● Your objective: A line below contains "(at 115.824 96.012))", and a later one contains "113.919 78.994 90))". Repeat both, with every line between them, exactly.

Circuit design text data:
┄┄┄┄┄┄

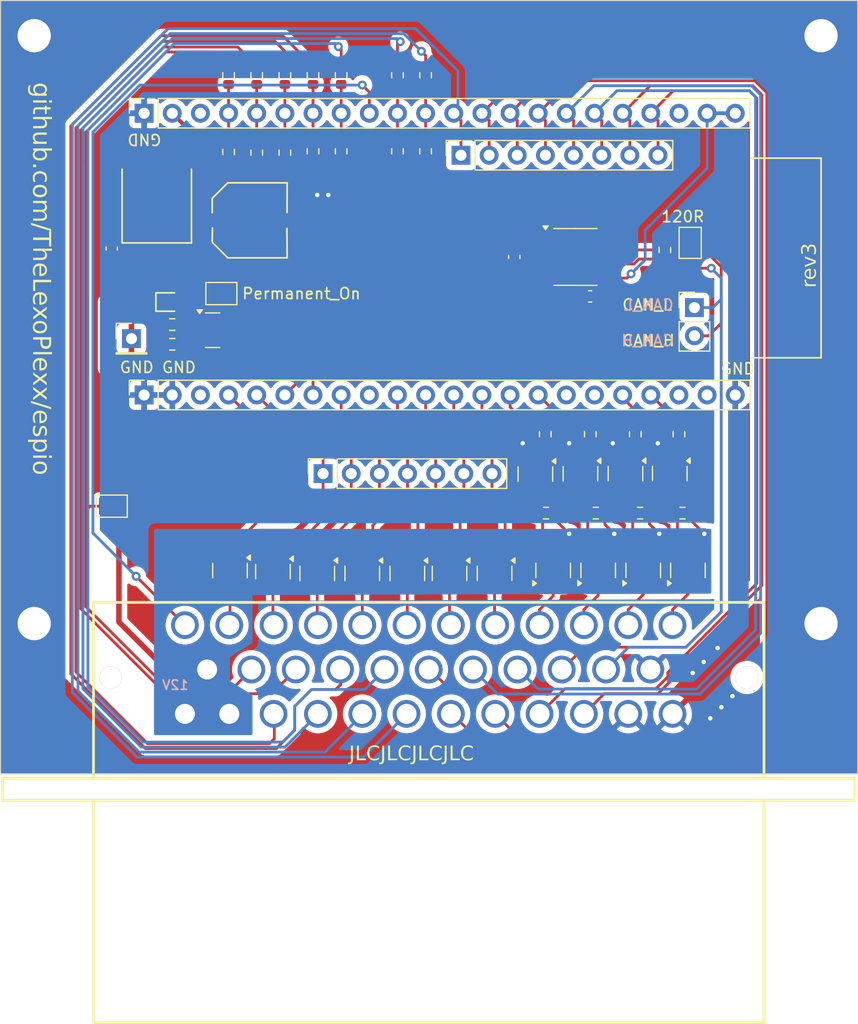
<source format=kicad_pcb>
(kicad_pcb
	(version 20241229)
	(generator "pcbnew")
	(generator_version "9.0")
	(general
		(thickness 1.6)
		(legacy_teardrops no)
	)
	(paper "A4")
	(layers
		(0 "F.Cu" signal)
		(2 "B.Cu" signal)
		(9 "F.Adhes" user "F.Adhesive")
		(11 "B.Adhes" user "B.Adhesive")
		(13 "F.Paste" user)
		(15 "B.Paste" user)
		(5 "F.SilkS" user "F.Silkscreen")
		(7 "B.SilkS" user "B.Silkscreen")
		(1 "F.Mask" user)
		(3 "B.Mask" user)
		(17 "Dwgs.User" user "User.Drawings")
		(19 "Cmts.User" user "User.Comments")
		(21 "Eco1.User" user "User.Eco1")
		(23 "Eco2.User" user "User.Eco2")
		(25 "Edge.Cuts" user)
		(27 "Margin" user)
		(31 "F.CrtYd" user "F.Courtyard")
		(29 "B.CrtYd" user "B.Courtyard")
		(35 "F.Fab" user)
		(33 "B.Fab" user)
		(39 "User.1" user)
		(41 "User.2" user)
		(43 "User.3" user)
		(45 "User.4" user)
		(47 "User.5" user)
		(49 "User.6" user)
		(51 "User.7" user)
		(53 "User.8" user)
		(55 "User.9" user)
	)
	(setup
		(pad_to_mask_clearance 0)
		(allow_soldermask_bridges_in_footprints no)
		(tenting front back)
		(grid_origin 143.002 129.54)
		(pcbplotparams
			(layerselection 0x00000000_00000000_55555555_5755f5ff)
			(plot_on_all_layers_selection 0x00000000_00000000_00000000_00000000)
			(disableapertmacros no)
			(usegerberextensions no)
			(usegerberattributes yes)
			(usegerberadvancedattributes yes)
			(creategerberjobfile yes)
			(dashed_line_dash_ratio 12.000000)
			(dashed_line_gap_ratio 3.000000)
			(svgprecision 4)
			(plotframeref no)
			(mode 1)
			(useauxorigin no)
			(hpglpennumber 1)
			(hpglpenspeed 20)
			(hpglpendiameter 15.000000)
			(pdf_front_fp_property_popups yes)
			(pdf_back_fp_property_popups yes)
			(pdf_metadata yes)
			(pdf_single_document no)
			(dxfpolygonmode yes)
			(dxfimperialunits yes)
			(dxfusepcbnewfont yes)
			(psnegative no)
			(psa4output no)
			(plot_black_and_white yes)
			(sketchpadsonfab no)
			(plotpadnumbers no)
			(hidednponfab no)
			(sketchdnponfab yes)
			(crossoutdnponfab yes)
			(subtractmaskfromsilk no)
			(outputformat 1)
			(mirror no)
			(drillshape 1)
			(scaleselection 1)
			(outputdirectory "")
		)
	)
	(net 0 "")
	(net 1 "+3V3")
	(net 2 "GND")
	(net 3 "+5V")
	(net 4 "CAN_L")
	(net 5 "CAN_H")
	(net 6 "Net-(Q1-C)")
	(net 7 "Net-(Q1-B)")
	(net 8 "+12V")
	(net 9 "Net-(Q3-C)")
	(net 10 "Net-(Q3-B)")
	(net 11 "Net-(Q5-B)")
	(net 12 "Net-(Q5-C)")
	(net 13 "Net-(JP1-B)")
	(net 14 "Net-(Q7-C)")
	(net 15 "Net-(Q7-B)")
	(net 16 "OUT_1")
	(net 17 "CAN_RX")
	(net 18 "CAN_TX")
	(net 19 "Net-(J2-Pin_6)")
	(net 20 "Net-(U2-13)")
	(net 21 "Net-(U2-12)")
	(net 22 "Net-(U2-11)")
	(net 23 "Net-(U2-10)")
	(net 24 "Net-(U2-9)")
	(net 25 "Net-(U2-3)")
	(net 26 "I2C0_SDA")
	(net 27 "I2C0_SCL")
	(net 28 "Net-(R15-Pad2)")
	(net 29 "/SwitchingNode4/SN_IN")
	(net 30 "unconnected-(U3-RX-Pad20)")
	(net 31 "unconnected-(U3-TX-Pad21)")
	(net 32 "/SwitchingNode2/SN_IN")
	(net 33 "/SwitchingNode3/SN_IN")
	(net 34 "/SwitchingNode1/SN_IN")
	(net 35 "unconnected-(U3-0-Pad9)")
	(net 36 "unconnected-(U2-14-Pad3)")
	(net 37 "I_9")
	(net 38 "I_10")
	(net 39 "I_1")
	(net 40 "I_2")
	(net 41 "I_8")
	(net 42 "I_3")
	(net 43 "I_4")
	(net 44 "Net-(D2-A)")
	(net 45 "unconnected-(U5-NC-Pad4)")
	(net 46 "ABS_INPUT_VR_2")
	(net 47 "ABS_INPUT_HR_2")
	(net 48 "ABS_INPUT_HR_1")
	(net 49 "ABS_INPUT_VL_1")
	(net 50 "ABS_INPUT_HL_2")
	(net 51 "ABS_INPUT_VL_2")
	(net 52 "ABS_INPUT_HL_1")
	(net 53 "ABS_INPUT_VR_1")
	(net 54 "Net-(J2-Pin_5)")
	(net 55 "Net-(J2-Pin_7)")
	(net 56 "Net-(J2-Pin_3)")
	(net 57 "Net-(J2-Pin_2)")
	(net 58 "Net-(J2-Pin_1)")
	(net 59 "Net-(J2-Pin_4)")
	(net 60 "unconnected-(U2-RST-Pad20)")
	(net 61 "/12_12V_OUT")
	(net 62 "/11_12V_OUT")
	(net 63 "/10_12V_OUT")
	(net 64 "/9_12V_OUT")
	(net 65 "/7_PULL_DOWN")
	(net 66 "/6_PULL_DOWN")
	(net 67 "/8_PULL_DOWN")
	(net 68 "/4_PULL_DOWN")
	(net 69 "/3_PULL_DOWN")
	(net 70 "/2_PULL_DOWN")
	(net 71 "/5_PULL_DOWN")
	(net 72 "unconnected-(U3-19-Pad3)")
	(net 73 "Net-(JP3-B)")
	(net 74 "Net-(Q16-E)")
	(footprint "Connector_PinSocket_2.54mm:PinSocket_1x07_P2.54mm_Vertical" (layer "F.Cu") (at 130.068 111.481 90))
	(footprint "Package_TO_SOT_SMD:SOT-23" (layer "F.Cu") (at 121.666 120.2205 -90))
	(footprint "Resistor_SMD:R_0603_1608Metric" (layer "F.Cu") (at 139.319 82.423 -90))
	(footprint "lcsc:CONN-TH_35P-P4.00_K776180WR-2" (layer "F.Cu") (at 139.602 129.14))
	(footprint "Resistor_SMD:R_0603_1608Metric" (layer "F.Cu") (at 139.319 75.565 -90))
	(footprint "Resistor_SMD:R_0603_1608Metric" (layer "F.Cu") (at 154.677 115.04))
	(footprint "Package_TO_SOT_SMD:SOT-23" (layer "F.Cu") (at 158.9555 120.206 90))
	(footprint "Resistor_SMD:R_0603_1608Metric" (layer "F.Cu") (at 154.178 107.9215 -90))
	(footprint "Package_SO:SOIC-8_3.9x4.9mm_P1.27mm" (layer "F.Cu") (at 152.843 91.948))
	(footprint "Resistor_SMD:R_0603_1608Metric" (layer "F.Cu") (at 150.114 107.9215 -90))
	(footprint "Package_TO_SOT_SMD:SOT-23" (layer "F.Cu") (at 129.54 120.4745 -90))
	(footprint "Connector_PinSocket_2.54mm:PinSocket_1x22_P2.54mm_Vertical" (layer "F.Cu") (at 113.919 104.392 90))
	(footprint "Resistor_SMD:R_0603_1608Metric" (layer "F.Cu") (at 162.179 107.9215 -90))
	(footprint "lcsc:SOD-80_L3.5-W1.5-RD" (layer "F.Cu") (at 115.824 96.012))
	(footprint "Resistor_SMD:R_0603_1608Metric" (layer "F.Cu") (at 129.159 75.565 -90))
	(footprint "Package_TO_SOT_SMD:SOT-23" (layer "F.Cu") (at 154.8915 120.206 90))
	(footprint "Resistor_SMD:R_0603_1608Metric" (layer "F.Cu") (at 160.906 91.313 -90))
	(footprint "Package_TO_SOT_SMD:SOT-23" (layer "F.Cu") (at 137.668 120.4745 -90))
	(footprint "Resistor_SMD:R_0603_1608Metric" (layer "F.Cu") (at 150.177 115.04))
	(footprint "Package_TO_SOT_SMD:SOT-23" (layer "F.Cu") (at 141.478 120.4745 -90))
	(footprint "Resistor_SMD:R_0603_1608Metric" (layer "F.Cu") (at 116.46 99.822 180))
	(footprint "Resistor_SMD:R_0603_1608Metric" (layer "F.Cu") (at 116.46 98.044))
	(footprint "Package_TO_SOT_SMD:SOT-23" (layer "F.Cu") (at 145.542 120.4745 -90))
	(footprint "Connector_PinHeader_2.54mm:PinHeader_1x01_P2.54mm_Vertical" (layer "F.Cu") (at 112.776 99.314))
	(footprint "Connector_PinSocket_2.54mm:PinSocket_1x22_P2.54mm_Vertical" (layer "F.Cu") (at 113.919 78.994 90))
	(footprint "Jumper:SolderJumper-2_P1.3mm_Open_Pad1.0x1.5mm" (layer "F.Cu") (at 110.998 114.412 180))
	(footprint "Resistor_SMD:R_0603_1608Metric" (layer "F.Cu") (at 136.779 82.423 -90))
	(footprint "Resistor_SMD:R_0603_1608Metric" (layer "F.Cu") (at 121.539 75.565 -90))
	(footprint "Package_TO_SOT_SMD:SOT-23" (layer "F.Cu") (at 120.0945 98.552))
	(footprint "Package_TO_SOT_SMD:SOT-23" (layer "F.Cu") (at 150.8275 120.206 90))
	(footprint "Package_TO_SOT_SMD:SOT-23" (layer "F.Cu") (at 153.289 111.493 -90))
	(footprint "Jumper:SolderJumper-2_P1.3mm_Open_Pad1.0x1.5mm" (layer "F.Cu") (at 163.192 90.678 90))
	(footprint "Jumper:SolderJumper-2_P1.3mm_Open_Pad1.0x1.5mm" (layer "F.Cu") (at 120.89 95.25 180))
	(footprint "Capacitor_SMD:C_0603_1608Metric" (layer "F.Cu") (at 110.998 91.186 90))
	(footprint "Connector_PinHeader_2.54mm:PinHeader_1x02_P2.54mm_Vertical" (layer "F.Cu") (at 163.576 96.515))
	(footprint "Package_TO_SOT_SMD:SOT-23" (layer "F.Cu") (at 133.604 120.4745 -90))
	(footprint "Package_TO_SOT_SMD:SOT-23"
		(layer "F.Cu")
		(uuid "b00db6f3-bea6-47a8-9af3-cbb715b80fb9")
		(at 125.542 120.3175 -90)
		(descr "SOT, 3 Pin (JEDEC TO-236 Var AB https://www.jedec.org/document_search?search_api_views_fulltext=TO-236), generated with kicad-footprint-generator ipc_gullwing_generator.py")
		(tags "SOT TO_SOT_SMD")
		(property "Reference" "Q13"
			(at 0 -2.4 90)
			(layer "F.SilkS")
			(hide yes)
			(uuid "9e9ea1f3-9517-4c84-bdb5-e5984f64e547")
			(effects
				(font
					(size 1 1)
					(thickness 0.15)
				)
			)
		)
		(property "Value" "BC817"
			(at 0 2.4 90)
			(layer "F.Fab")
			(hide yes)
			(uuid "9273bd2f-b317-471c-b93c-33cdcf95d635")
			(effects
				(font
					(size 1 1)
					(thickness 0.15)
				)
			)
		)
		(property "Datasheet" "https://www.onsemi.com/pub/Collateral/BC818-D.pdf"
			(at 0 0 90)
			(layer "F.Fab")
			(hide yes)
			(uuid "ae6da795-f750-49f7-983d-ab4df9f7d684")
			(effects
				(font
					(size 1.27 1.27)
					(thickness 0.15)
				)
			)
		)
		(property "Description" "0.8A Ic, 45V Vce, NPN Transistor, SOT-23"
			(at 0 0 90)
			(layer "F.Fab")
			(hide yes)
			(uuid "957cf667-77a4-4c84-8244-355373ddd8f4")
			(effects
				(font
					(size 1.27 1.27)
					(thickness 0.15)
				)
			)
		)
		(property ki_fp_filters "SOT?23*")
		(path "/41bd6e52-50b4-4779-b325-4b20eb43ef37")
		(sheetname "/")
		(sheetfile "espio.kicad_sch")
		(attr smd)
		(fp_line
			(start 0 1.56)
			(end -0.65 1.56)
			(stroke
				(width 0.12)
				(type solid)
			)
			(layer "F.SilkS")
			(uuid "392737a7-0ea2-4ace-ab35-ddb6f9f4d889")
		)
		(fp_line
			(start 0 1.56)
			(end 0.65 1.56)
			(stroke
				(width 0.12)
				(type solid)
			)
			(layer "F.SilkS")
			(uuid "ff831ba1-b423-4a65-a405-5c0a6ab40446")
		)
		(fp_line
			(start 0 -1.56)
			(end -0.65 -1.56)
			(stroke
				(width 0.12)
				(type solid)
			)
			(layer "F.SilkS")
			(uuid "2e136f50-7870-4df6-9868-ce4fe915c17f")
		)
		(fp_line
			(start 0 -1.56)
			(end 0.65 -1.56)
			(stroke
				(width 0.12)
				(type solid)
			)
			(layer "F.SilkS")
			(uuid "22b9aa81-eb19-43fb-ac31-a4dd4ff4cea8")
		)
		(fp_poly
			(pts
				(xy -1.1625 -1.51) (xy -1.4025 -1.84) (xy -0.9225 -1.84)
			)
			(stroke
				(width 0.12)
				(type solid)
			)
			(fill yes)
			(layer "F.SilkS")
			(uuid "77f02f8e-e9fe-42c4-9019-4d3f35c20e77")
		)
		(fp_line
			(start -0.9 1.7)
			(end -0.9 1.5)
			(stroke
				(width 0.05)
				(type solid)
			)
			(layer "F.CrtYd")
			(uuid "c0a13135-51a3-44b2-b5ff-7f9a81a0a665")
		)
		(fp_line
			(start 0.9 1.7)
			(end -0.9 1.7)
			(stroke
				(width 0.05)
				(type solid)
			)
			(layer "F.CrtYd")
			(uuid "3da74694-1473-411c-bc83-8c35846e9dce")
	
... [606516 chars truncated]
</source>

┄┄┄┄┄┄

● Result:
	(footprint "lcsc:SOD-80_L3.5-W1.5-RD" (layer "F.Cu") (at 115.824 96.012))
	(footprint "Resistor_SMD:R_0603_1608Metric" (layer "F.Cu") (at 129.159 75.565 -90))
	(footprint "Package_TO_SOT_SMD:SOT-23" (layer "F.Cu") (at 154.8915 120.206 90))
	(footprint "Resistor_SMD:R_0603_1608Metric" (layer "F.Cu") (at 160.906 91.313 -90))
	(footprint "Package_TO_SOT_SMD:SOT-23" (layer "F.Cu") (at 137.668 120.4745 -90))
	(footprint "Resistor_SMD:R_0603_1608Metric" (layer "F.Cu") (at 150.177 115.04))
	(footprint "Package_TO_SOT_SMD:SOT-23" (layer "F.Cu") (at 141.478 120.4745 -90))
	(footprint "Resistor_SMD:R_0603_1608Metric" (layer "F.Cu") (at 116.46 99.822 180))
	(footprint "Resistor_SMD:R_0603_1608Metric" (layer "F.Cu") (at 116.46 98.044))
	(footprint "Package_TO_SOT_SMD:SOT-23" (layer "F.Cu") (at 145.542 120.4745 -90))
	(footprint "Connector_PinHeader_2.54mm:PinHeader_1x01_P2.54mm_Vertical" (layer "F.Cu") (at 112.776 99.314))
	(footprint "Connector_PinSocket_2.54mm:PinSocket_1x22_P2.54mm_Vertical" (layer "F.Cu") (at 113.919 78.994 90))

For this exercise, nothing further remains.